Contribution of cyclic parthenogenesis and colonization history to population structure in Daphnia
Thielsch, Anne × Brede, Nora Petrusek, Adam De Meester, Luc Schwenk, Klaus #
Wiley-blackwell publishing, inc
Molecular ecology vol:18 issue:8 pages:1616-1628
Cyclic parthenogenesis, the alternation of parthenogenetic and sexual reproduction, can lead to a wide scope of population structures, ranging from almost monoclonal to genetically highly diverse populations. In addition, sexual reproduction in aquatic cyclic parthenogens is associated with the production of dormant stages, which both enhance potential gene flow among populations as well as impact local evolutionary rates through the formation of dormant egg banks. Members of the cladoceran genus Daphnia are widely distributed key organisms in freshwater habitats, which mostly exhibit this reproduction mode. We assessed patterns of genetic variation within and among populations in the eurytopic and morphologically variable species Daphnia longispina, using data from both nuclear (13 microsatellite loci) and mitochondrial (partial sequencing of the 12S rRNA gene) markers from a set of populations sampled across Europe. Most populations were characterized by very high clonal diversity, reflecting an important impact of sexual reproduction and low levels of clonal selection.
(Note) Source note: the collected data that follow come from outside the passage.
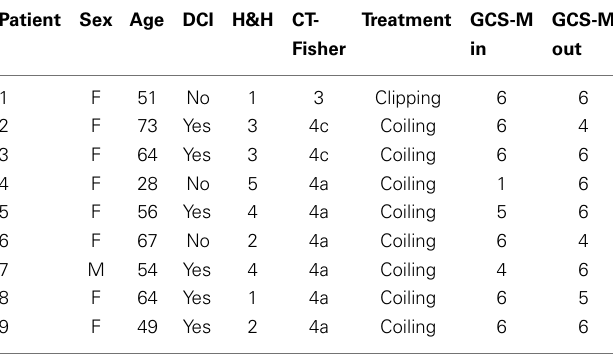
Table 1 | Patient demographics and clinical characteristics of nine SAH patients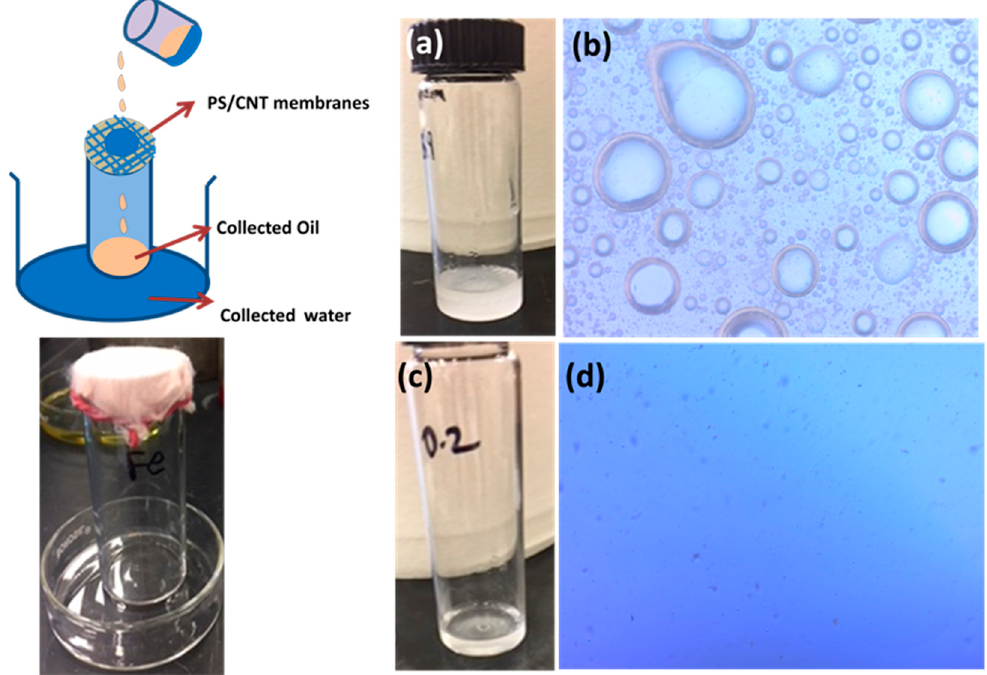
Figure 8. ( a–d ) photographs of oil/water emulsion before and after separation by the membranes (0.5 wt.% of CNT and at 15 KGy irradiated sample).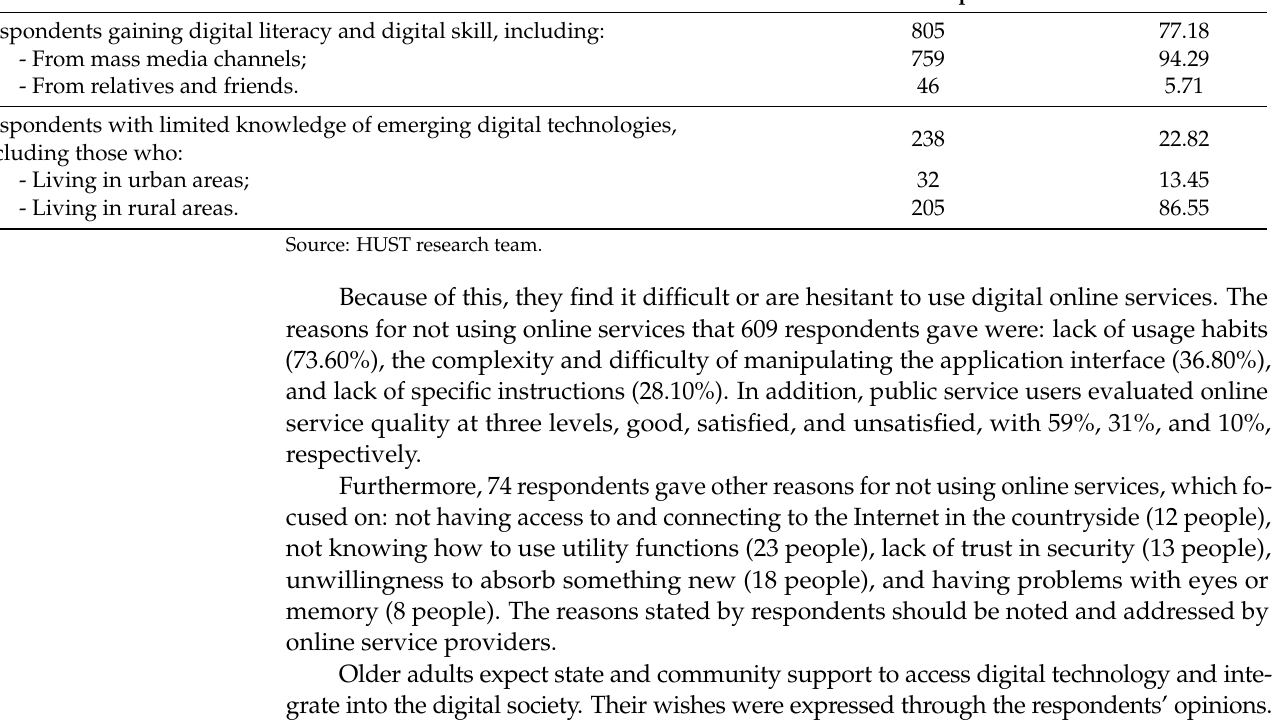
Table 6. Means of gaining digital literacy and digital skills among the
Among-population genetic differentiation was very high for both nuclear and mitochondrial markers, and no strong pattern of isolation by distance was observed. We also did not observe any substantial genetic differentiation among traditionally recognized morphotypes of D. longispina. Our findings of high levels of within-population genetic variation combined with high among-population genetic differentiation are in line with predictions of the monopolization hypothesis, which suggests that in species with rapid population growth and potential for local adaptation, strong priority effects due to monopolization of resources lead to reduced levels of gene flow.